======== Data for this task ========
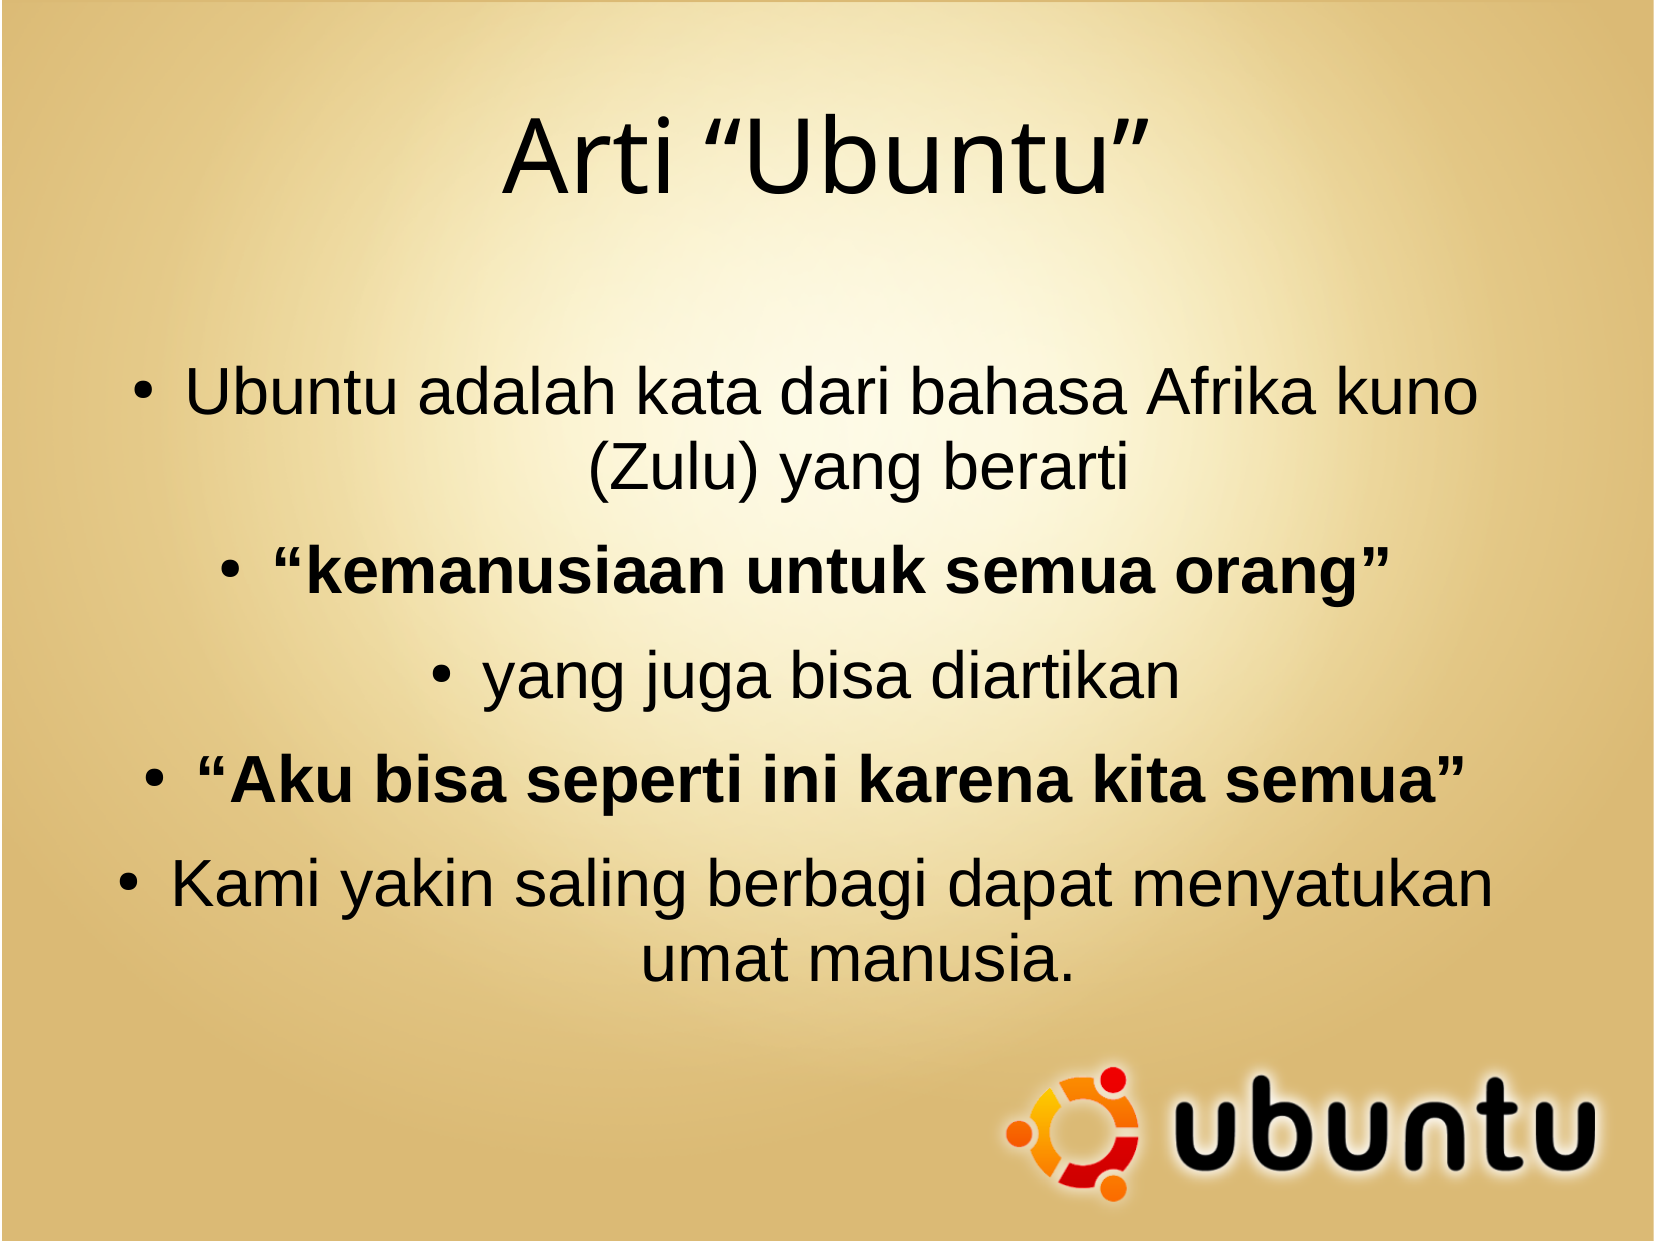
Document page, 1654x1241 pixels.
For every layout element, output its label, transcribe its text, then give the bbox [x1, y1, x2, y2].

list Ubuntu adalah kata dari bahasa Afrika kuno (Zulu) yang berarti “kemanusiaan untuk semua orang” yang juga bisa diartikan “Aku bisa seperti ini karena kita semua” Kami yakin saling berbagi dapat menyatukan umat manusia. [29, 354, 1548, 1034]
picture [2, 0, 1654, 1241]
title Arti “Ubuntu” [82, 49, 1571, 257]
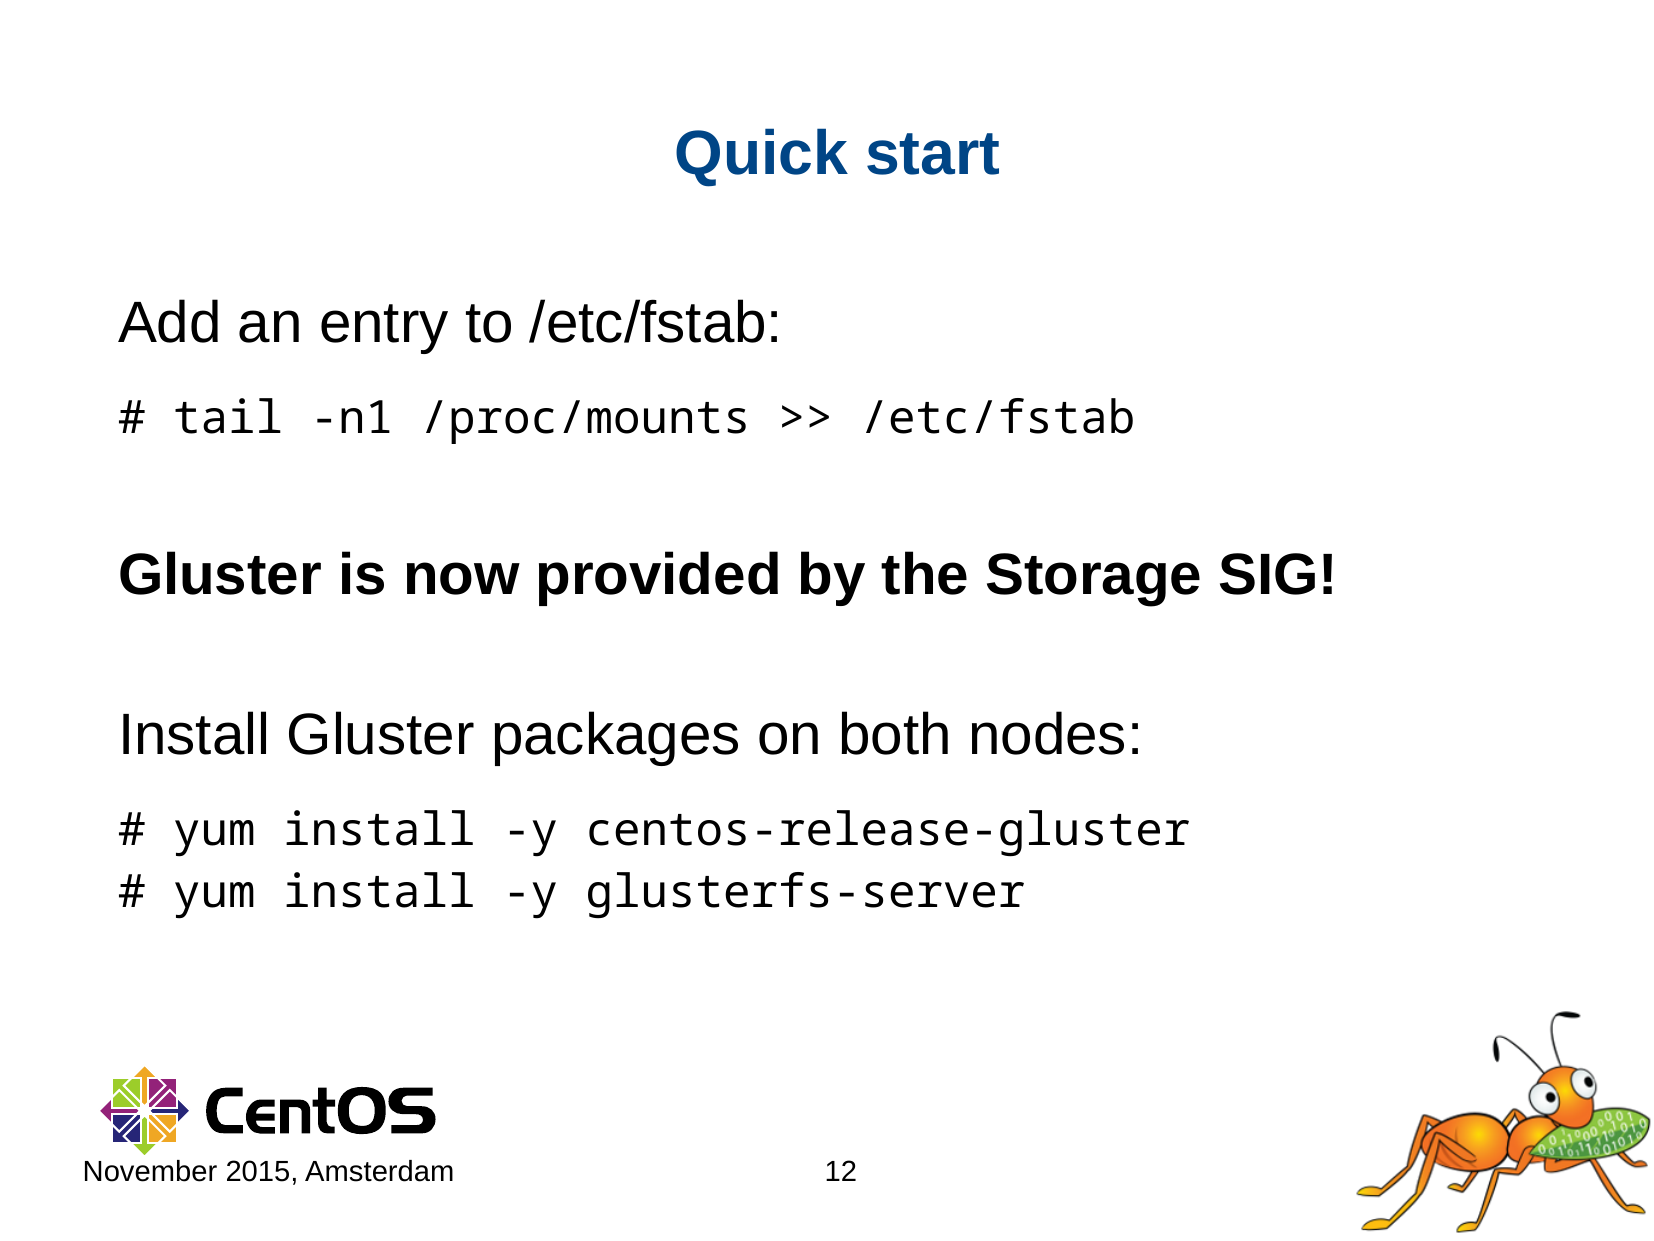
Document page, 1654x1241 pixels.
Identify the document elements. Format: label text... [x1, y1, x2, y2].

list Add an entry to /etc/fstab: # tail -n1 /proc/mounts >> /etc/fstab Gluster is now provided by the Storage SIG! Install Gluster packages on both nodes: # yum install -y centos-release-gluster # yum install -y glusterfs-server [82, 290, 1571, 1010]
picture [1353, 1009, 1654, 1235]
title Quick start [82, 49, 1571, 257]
========
◆ What is expected
Reproduce all of the material above, switching "Document page" to "Slide" wherever it occurs and keeping everything else unchanged. Leave the pictures out of your answer.

◆ Answer to the exercise
Slide, 1654x1241 pixels.
For every layout element, output its label, transcribe its text, then give the bbox [x1, y1, x2, y2].

list Ubuntu adalah kata dari bahasa Afrika kuno (Zulu) yang berarti “kemanusiaan untuk semua orang” yang juga bisa diartikan “Aku bisa seperti ini karena kita semua” Kami yakin saling berbagi dapat menyatukan umat manusia. [29, 354, 1548, 1034]
picture [2, 0, 1654, 1241]
title Arti “Ubuntu” [82, 49, 1571, 257]
Slide, 1654x1241 pixels.
Identify the document elements. Format: label text... [x1, y1, x2, y2].

list Add an entry to /etc/fstab: # tail -n1 /proc/mounts >> /etc/fstab Gluster is now provided by the Storage SIG! Install Gluster packages on both nodes: # yum install -y centos-release-gluster # yum install -y glusterfs-server [82, 290, 1571, 1010]
picture [1353, 1009, 1654, 1235]
title Quick start [82, 49, 1571, 257]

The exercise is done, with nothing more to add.